Activity
Send every record back word for word.

......

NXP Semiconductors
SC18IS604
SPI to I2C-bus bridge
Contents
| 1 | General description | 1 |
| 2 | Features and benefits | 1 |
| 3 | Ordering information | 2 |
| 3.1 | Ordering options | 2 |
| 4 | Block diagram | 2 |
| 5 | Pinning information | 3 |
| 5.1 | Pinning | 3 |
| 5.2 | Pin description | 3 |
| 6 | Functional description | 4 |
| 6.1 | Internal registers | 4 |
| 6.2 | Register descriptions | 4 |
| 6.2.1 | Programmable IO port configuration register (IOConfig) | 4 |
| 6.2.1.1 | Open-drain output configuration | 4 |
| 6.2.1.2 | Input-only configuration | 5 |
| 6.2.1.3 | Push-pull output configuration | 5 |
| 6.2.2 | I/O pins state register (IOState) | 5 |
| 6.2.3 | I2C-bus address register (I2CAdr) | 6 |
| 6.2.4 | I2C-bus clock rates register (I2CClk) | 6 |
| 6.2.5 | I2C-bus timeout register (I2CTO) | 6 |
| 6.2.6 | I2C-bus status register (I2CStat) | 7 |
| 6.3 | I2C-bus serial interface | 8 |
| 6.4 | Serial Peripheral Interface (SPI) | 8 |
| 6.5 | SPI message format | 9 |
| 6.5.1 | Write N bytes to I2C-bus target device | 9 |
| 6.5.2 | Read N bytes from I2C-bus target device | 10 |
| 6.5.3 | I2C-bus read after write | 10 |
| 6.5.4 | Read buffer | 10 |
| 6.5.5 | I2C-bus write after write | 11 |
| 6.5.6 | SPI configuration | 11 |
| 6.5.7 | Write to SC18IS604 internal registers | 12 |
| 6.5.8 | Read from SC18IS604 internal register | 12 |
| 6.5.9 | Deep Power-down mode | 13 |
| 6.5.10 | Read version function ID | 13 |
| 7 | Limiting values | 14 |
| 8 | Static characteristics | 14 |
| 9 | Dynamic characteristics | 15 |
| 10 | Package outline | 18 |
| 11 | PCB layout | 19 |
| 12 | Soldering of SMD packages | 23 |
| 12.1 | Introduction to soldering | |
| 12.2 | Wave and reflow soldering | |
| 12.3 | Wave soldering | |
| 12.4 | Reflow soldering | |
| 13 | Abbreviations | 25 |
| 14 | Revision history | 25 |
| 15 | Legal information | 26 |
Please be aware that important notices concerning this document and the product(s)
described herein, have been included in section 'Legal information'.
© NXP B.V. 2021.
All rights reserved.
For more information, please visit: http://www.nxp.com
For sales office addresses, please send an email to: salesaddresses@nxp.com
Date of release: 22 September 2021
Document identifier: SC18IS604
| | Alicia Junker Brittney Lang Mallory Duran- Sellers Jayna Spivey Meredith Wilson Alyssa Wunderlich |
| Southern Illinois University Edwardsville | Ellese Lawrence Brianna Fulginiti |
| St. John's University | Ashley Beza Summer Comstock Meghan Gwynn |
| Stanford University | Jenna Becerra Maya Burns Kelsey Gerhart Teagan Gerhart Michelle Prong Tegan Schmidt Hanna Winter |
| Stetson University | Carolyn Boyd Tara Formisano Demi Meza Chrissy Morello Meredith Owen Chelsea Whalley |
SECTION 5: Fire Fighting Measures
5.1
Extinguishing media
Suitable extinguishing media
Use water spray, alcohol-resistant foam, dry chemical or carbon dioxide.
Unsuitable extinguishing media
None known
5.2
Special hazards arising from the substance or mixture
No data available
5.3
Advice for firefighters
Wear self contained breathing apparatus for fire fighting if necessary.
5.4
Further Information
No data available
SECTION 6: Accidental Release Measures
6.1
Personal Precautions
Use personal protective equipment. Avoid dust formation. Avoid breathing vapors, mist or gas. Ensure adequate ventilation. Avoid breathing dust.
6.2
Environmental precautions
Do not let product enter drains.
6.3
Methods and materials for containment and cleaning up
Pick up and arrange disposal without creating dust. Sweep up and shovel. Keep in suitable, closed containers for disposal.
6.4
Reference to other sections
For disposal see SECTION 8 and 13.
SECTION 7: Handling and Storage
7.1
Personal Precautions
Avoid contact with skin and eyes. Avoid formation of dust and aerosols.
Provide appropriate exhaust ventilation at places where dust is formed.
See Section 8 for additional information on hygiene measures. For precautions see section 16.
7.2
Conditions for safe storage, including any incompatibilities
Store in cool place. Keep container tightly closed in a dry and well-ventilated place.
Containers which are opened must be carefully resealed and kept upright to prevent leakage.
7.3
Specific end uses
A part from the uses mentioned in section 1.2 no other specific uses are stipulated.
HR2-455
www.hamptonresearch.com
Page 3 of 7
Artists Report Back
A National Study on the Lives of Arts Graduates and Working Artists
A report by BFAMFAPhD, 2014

......

Response area
NXP Semiconductors
SC18IS604
SPI to I2C-bus bridge
Contents
| 1 | General description | 1 |
| 2 | Features and benefits | 1 |
| 3 | Ordering information | 2 |
| 3.1 | Ordering options | 2 |
| 4 | Block diagram | 2 |
| 5 | Pinning information | 3 |
| 5.1 | Pinning | 3 |
| 5.2 | Pin description | 3 |
| 6 | Functional description | 4 |
| 6.1 | Internal registers | 4 |
| 6.2 | Register descriptions | 4 |
| 6.2.1 | Programmable IO port configuration register (IOConfig) | 4 |
| 6.2.1.1 | Open-drain output configuration | 4 |
| 6.2.1.2 | Input-only configuration | 5 |
| 6.2.1.3 | Push-pull output configuration | 5 |
| 6.2.2 | I/O pins state register (IOState) | 5 |
| 6.2.3 | I2C-bus address register (I2CAdr) | 6 |
| 6.2.4 | I2C-bus clock rates register (I2CClk) | 6 |
| 6.2.5 | I2C-bus timeout register (I2CTO) | 6 |
| 6.2.6 | I2C-bus status register (I2CStat) | 7 |
| 6.3 | I2C-bus serial interface | 8 |
| 6.4 | Serial Peripheral Interface (SPI) | 8 |
| 6.5 | SPI message format | 9 |
| 6.5.1 | Write N bytes to I2C-bus target device | 9 |
| 6.5.2 | Read N bytes from I2C-bus target device | 10 |
| 6.5.3 | I2C-bus read after write | 10 |
| 6.5.4 | Read buffer | 10 |
| 6.5.5 | I2C-bus write after write | 11 |
| 6.5.6 | SPI configuration | 11 |
| 6.5.7 | Write to SC18IS604 internal registers | 12 |
| 6.5.8 | Read from SC18IS604 internal register | 12 |
| 6.5.9 | Deep Power-down mode | 13 |
| 6.5.10 | Read version function ID | 13 |
| 7 | Limiting values | 14 |
| 8 | Static characteristics | 14 |
| 9 | Dynamic characteristics | 15 |
| 10 | Package outline | 18 |
| 11 | PCB layout | 19 |
| 12 | Soldering of SMD packages | 23 |
| 12.1 | Introduction to soldering | |
| 12.2 | Wave and reflow soldering | |
| 12.3 | Wave soldering | |
| 12.4 | Reflow soldering | |
| 13 | Abbreviations | 25 |
| 14 | Revision history | 25 |
| 15 | Legal information | 26 |
Please be aware that important notices concerning this document and the product(s)
described herein, have been included in section 'Legal information'.
© NXP B.V. 2021.
All rights reserved.
For more information, please visit: http://www.nxp.com
For sales office addresses, please send an email to: salesaddresses@nxp.com
Date of release: 22 September 2021
Document identifier: SC18IS604
| | Alicia Junker Brittney Lang Mallory Duran- Sellers Jayna Spivey Meredith Wilson Alyssa Wunderlich |
| Southern Illinois University Edwardsville | Ellese Lawrence Brianna Fulginiti |
| St. John's University | Ashley Beza Summer Comstock Meghan Gwynn |
| Stanford University | Jenna Becerra Maya Burns Kelsey Gerhart Teagan Gerhart Michelle Prong Tegan Schmidt Hanna Winter |
| Stetson University | Carolyn Boyd Tara Formisano Demi Meza Chrissy Morello Meredith Owen Chelsea Whalley |
SECTION 5: Fire Fighting Measures
5.1
Extinguishing media
Suitable extinguishing media
Use water spray, alcohol-resistant foam, dry chemical or carbon dioxide.
Unsuitable extinguishing media
None known
5.2
Special hazards arising from the substance or mixture
No data available
5.3
Advice for firefighters
Wear self contained breathing apparatus for fire fighting if necessary.
5.4
Further Information
No data available
SECTION 6: Accidental Release Measures
6.1
Personal Precautions
Use personal protective equipment. Avoid dust formation. Avoid breathing vapors, mist or gas. Ensure adequate ventilation. Avoid breathing dust.
6.2
Environmental precautions
Do not let product enter drains.
6.3
Methods and materials for containment and cleaning up
Pick up and arrange disposal without creating dust. Sweep up and shovel. Keep in suitable, closed containers for disposal.
6.4
Reference to other sections
For disposal see SECTION 8 and 13.
SECTION 7: Handling and Storage
7.1
Personal Precautions
Avoid contact with skin and eyes. Avoid formation of dust and aerosols.
Provide appropriate exhaust ventilation at places where dust is formed.
See Section 8 for additional information on hygiene measures. For precautions see section 16.
7.2
Conditions for safe storage, including any incompatibilities
Store in cool place. Keep container tightly closed in a dry and well-ventilated place.
Containers which are opened must be carefully resealed and kept upright to prevent leakage.
7.3
Specific end uses
A part from the uses mentioned in section 1.2 no other specific uses are stipulated.
HR2-455
www.hamptonresearch.com
Page 3 of 7
Artists Report Back
A National Study on the Lives of Arts Graduates and Working Artists
A report by BFAMFAPhD, 2014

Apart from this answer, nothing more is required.